Stored data:
• • • •

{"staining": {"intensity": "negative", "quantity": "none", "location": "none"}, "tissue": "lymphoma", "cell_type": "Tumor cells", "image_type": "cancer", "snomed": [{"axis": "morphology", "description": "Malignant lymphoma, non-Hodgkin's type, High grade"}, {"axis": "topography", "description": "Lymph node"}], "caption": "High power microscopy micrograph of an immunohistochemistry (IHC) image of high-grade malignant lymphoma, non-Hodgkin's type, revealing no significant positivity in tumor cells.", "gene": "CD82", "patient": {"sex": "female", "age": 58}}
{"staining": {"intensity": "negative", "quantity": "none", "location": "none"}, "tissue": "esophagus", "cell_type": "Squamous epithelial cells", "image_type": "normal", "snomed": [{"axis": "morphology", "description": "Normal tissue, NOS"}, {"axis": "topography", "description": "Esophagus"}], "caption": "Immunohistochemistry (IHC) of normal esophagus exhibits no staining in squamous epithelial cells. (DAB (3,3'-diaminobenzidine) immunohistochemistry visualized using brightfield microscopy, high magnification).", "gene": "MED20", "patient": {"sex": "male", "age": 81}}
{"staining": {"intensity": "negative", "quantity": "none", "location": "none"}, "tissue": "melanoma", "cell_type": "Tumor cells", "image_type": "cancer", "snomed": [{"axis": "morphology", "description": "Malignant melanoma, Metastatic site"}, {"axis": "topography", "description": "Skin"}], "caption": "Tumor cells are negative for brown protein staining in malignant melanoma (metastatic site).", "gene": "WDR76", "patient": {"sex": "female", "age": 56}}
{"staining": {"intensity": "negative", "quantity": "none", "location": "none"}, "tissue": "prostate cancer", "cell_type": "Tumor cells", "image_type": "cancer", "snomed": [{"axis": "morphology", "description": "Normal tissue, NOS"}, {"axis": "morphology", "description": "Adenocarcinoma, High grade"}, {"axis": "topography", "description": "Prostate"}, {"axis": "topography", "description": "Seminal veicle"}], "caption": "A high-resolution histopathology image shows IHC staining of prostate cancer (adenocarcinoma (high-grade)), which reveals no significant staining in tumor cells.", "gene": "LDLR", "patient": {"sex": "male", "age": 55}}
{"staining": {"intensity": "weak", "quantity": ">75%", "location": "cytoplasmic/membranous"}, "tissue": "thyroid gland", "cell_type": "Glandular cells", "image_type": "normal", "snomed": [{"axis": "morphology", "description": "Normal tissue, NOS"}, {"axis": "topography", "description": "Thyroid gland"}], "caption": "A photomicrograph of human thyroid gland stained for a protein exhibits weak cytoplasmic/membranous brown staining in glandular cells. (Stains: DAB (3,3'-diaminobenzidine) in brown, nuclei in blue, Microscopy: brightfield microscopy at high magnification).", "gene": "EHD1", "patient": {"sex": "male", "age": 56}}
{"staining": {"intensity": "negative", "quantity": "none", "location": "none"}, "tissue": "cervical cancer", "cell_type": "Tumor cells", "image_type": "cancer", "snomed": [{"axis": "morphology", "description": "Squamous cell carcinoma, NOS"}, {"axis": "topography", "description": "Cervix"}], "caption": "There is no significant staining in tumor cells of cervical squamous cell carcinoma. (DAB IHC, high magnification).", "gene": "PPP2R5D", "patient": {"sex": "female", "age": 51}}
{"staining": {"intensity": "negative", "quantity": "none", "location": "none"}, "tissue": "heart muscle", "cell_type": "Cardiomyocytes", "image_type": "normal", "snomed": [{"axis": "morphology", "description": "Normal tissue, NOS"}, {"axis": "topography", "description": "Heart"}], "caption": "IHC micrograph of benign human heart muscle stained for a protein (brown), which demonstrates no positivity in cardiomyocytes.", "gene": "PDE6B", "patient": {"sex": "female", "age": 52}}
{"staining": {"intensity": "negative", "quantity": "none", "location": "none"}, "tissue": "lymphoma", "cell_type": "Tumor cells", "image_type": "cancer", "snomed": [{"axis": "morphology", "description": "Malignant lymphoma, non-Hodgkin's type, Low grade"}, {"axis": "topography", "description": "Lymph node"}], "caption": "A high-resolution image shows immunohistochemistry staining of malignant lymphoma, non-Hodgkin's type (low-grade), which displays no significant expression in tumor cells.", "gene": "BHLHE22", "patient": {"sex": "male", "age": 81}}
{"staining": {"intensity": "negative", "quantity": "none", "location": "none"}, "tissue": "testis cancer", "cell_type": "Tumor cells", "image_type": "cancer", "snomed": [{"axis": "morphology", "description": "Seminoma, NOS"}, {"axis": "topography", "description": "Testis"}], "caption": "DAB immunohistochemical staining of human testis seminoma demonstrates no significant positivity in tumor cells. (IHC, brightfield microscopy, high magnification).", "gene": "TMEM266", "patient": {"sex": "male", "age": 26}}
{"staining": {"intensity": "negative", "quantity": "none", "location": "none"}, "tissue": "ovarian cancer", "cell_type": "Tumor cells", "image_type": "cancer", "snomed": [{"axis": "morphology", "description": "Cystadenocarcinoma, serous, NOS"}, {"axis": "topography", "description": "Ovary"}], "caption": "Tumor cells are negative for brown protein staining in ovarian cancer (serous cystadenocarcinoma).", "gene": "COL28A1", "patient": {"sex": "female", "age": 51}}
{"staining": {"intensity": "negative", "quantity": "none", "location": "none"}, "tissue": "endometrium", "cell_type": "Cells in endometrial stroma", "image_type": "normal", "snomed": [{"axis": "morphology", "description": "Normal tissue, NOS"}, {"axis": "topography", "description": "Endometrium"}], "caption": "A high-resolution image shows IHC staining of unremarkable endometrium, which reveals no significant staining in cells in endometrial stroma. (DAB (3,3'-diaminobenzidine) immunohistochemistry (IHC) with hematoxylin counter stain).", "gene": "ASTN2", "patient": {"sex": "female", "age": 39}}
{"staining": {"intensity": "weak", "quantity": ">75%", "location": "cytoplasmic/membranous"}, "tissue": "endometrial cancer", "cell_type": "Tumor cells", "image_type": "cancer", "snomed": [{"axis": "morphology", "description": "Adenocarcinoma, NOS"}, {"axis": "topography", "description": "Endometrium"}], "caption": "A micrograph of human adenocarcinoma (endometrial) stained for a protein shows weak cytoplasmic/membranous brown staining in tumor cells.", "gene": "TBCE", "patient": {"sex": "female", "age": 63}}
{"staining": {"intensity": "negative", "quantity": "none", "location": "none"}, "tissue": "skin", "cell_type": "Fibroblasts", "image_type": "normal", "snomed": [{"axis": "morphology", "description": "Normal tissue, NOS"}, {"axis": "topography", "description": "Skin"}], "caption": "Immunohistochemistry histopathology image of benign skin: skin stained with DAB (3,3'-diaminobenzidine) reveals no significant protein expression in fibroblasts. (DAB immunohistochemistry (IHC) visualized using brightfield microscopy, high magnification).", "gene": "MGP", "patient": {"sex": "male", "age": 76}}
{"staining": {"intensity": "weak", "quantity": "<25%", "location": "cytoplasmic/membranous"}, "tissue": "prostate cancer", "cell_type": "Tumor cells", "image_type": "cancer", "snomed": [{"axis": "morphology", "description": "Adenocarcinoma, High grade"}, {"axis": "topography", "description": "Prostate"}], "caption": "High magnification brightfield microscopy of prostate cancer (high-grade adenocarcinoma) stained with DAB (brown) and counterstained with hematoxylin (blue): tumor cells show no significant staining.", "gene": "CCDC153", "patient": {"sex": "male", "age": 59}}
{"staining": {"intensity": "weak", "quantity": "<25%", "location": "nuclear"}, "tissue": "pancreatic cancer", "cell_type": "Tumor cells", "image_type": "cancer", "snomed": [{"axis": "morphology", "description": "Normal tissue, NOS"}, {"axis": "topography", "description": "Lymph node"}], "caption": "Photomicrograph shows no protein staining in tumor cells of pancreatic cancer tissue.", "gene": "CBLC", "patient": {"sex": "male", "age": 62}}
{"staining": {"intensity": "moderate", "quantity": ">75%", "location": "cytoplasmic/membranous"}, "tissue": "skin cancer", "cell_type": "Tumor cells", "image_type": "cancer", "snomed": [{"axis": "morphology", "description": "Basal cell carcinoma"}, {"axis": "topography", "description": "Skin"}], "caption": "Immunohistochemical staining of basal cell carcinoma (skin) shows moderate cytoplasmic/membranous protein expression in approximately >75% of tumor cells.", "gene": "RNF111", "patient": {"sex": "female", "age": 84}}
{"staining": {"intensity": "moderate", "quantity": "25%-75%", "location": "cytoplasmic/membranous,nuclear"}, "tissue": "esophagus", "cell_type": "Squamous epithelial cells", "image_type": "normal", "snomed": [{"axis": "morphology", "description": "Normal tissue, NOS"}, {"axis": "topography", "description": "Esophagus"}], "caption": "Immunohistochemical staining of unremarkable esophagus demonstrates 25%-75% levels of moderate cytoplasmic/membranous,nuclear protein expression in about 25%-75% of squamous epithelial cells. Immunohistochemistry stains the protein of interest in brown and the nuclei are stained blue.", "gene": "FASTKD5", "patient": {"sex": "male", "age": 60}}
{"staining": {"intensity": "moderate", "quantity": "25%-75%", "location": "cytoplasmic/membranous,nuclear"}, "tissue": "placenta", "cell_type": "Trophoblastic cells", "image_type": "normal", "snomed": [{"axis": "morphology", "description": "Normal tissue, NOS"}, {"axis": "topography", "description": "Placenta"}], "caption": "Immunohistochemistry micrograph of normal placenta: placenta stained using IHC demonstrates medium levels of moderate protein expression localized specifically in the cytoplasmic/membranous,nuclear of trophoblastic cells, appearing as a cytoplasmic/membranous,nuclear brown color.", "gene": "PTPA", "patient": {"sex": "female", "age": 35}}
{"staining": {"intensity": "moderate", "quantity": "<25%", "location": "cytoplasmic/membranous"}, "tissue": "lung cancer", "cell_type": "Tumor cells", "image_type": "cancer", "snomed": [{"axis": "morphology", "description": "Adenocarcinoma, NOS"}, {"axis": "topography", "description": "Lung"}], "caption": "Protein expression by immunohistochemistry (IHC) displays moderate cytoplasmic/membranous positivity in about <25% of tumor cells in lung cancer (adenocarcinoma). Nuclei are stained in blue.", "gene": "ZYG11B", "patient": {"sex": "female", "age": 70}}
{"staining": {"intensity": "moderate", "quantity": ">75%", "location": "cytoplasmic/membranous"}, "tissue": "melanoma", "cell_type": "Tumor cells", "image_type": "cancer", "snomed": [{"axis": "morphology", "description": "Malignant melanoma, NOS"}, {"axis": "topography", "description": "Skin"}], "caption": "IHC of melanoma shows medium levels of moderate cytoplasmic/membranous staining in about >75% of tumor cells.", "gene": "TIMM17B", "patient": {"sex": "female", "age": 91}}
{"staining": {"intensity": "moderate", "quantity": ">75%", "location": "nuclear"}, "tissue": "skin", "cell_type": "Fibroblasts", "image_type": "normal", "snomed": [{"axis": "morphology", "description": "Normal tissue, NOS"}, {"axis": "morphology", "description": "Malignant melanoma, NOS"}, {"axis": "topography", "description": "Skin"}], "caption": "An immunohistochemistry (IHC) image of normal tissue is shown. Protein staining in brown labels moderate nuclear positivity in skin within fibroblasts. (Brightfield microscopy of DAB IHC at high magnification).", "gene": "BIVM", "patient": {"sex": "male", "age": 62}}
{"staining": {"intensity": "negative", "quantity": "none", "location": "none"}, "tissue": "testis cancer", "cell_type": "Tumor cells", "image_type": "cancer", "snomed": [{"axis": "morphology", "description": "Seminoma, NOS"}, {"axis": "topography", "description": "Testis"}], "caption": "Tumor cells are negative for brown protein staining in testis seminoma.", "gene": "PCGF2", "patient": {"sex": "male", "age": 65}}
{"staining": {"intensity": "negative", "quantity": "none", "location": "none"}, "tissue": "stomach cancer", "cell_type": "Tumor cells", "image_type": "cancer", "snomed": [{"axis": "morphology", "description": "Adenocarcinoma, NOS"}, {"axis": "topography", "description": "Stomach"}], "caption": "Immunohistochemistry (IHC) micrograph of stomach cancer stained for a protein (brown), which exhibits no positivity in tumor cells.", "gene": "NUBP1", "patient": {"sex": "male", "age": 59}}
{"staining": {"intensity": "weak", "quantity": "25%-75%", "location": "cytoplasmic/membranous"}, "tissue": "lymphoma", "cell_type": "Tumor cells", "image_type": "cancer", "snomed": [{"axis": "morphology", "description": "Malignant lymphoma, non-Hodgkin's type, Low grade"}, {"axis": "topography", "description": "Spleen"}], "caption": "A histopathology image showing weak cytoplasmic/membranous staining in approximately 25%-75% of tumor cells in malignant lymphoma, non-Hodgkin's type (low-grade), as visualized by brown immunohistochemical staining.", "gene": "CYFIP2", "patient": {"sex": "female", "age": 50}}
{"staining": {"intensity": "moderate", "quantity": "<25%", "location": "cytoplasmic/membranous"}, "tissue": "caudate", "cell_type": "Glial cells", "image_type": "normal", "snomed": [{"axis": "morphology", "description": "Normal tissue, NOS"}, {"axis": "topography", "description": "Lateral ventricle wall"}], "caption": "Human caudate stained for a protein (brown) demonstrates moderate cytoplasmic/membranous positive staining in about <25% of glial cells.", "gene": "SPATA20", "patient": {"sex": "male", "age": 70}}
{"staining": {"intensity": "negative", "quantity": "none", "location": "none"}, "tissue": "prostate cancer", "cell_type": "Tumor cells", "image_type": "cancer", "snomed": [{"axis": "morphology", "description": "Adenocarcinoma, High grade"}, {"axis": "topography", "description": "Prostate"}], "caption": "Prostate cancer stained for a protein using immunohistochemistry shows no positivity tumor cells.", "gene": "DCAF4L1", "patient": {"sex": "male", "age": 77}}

• • • •

▶ Work request
From the data above, return every line from the line that has "high-resolution histopathology image" up to and including the line that has "photomicrograph of human", exactly.

▶ Result for this exercise
{"staining": {"intensity": "negative", "quantity": "none", "location": "none"}, "tissue": "prostate cancer", "cell_type": "Tumor cells", "image_type": "cancer", "snomed": [{"axis": "morphology", "description": "Normal tissue, NOS"}, {"axis": "morphology", "description": "Adenocarcinoma, High grade"}, {"axis": "topography", "description": "Prostate"}, {"axis": "topography", "description": "Seminal veicle"}], "caption": "A high-resolution histopathology image shows IHC staining of prostate cancer (adenocarcinoma (high-grade)), which reveals no significant staining in tumor cells.", "gene": "LDLR", "patient": {"sex": "male", "age": 55}}
{"staining": {"intensity": "weak", "quantity": ">75%", "location": "cytoplasmic/membranous"}, "tissue": "thyroid gland", "cell_type": "Glandular cells", "image_type": "normal", "snomed": [{"axis": "morphology", "description": "Normal tissue, NOS"}, {"axis": "topography", "description": "Thyroid gland"}], "caption": "A photomicrograph of human thyroid gland stained for a protein exhibits weak cytoplasmic/membranous brown staining in glandular cells. (Stains: DAB (3,3'-diaminobenzidine) in brown, nuclei in blue, Microscopy: brightfield microscopy at high magnification).", "gene": "EHD1", "patient": {"sex": "male", "age": 56}}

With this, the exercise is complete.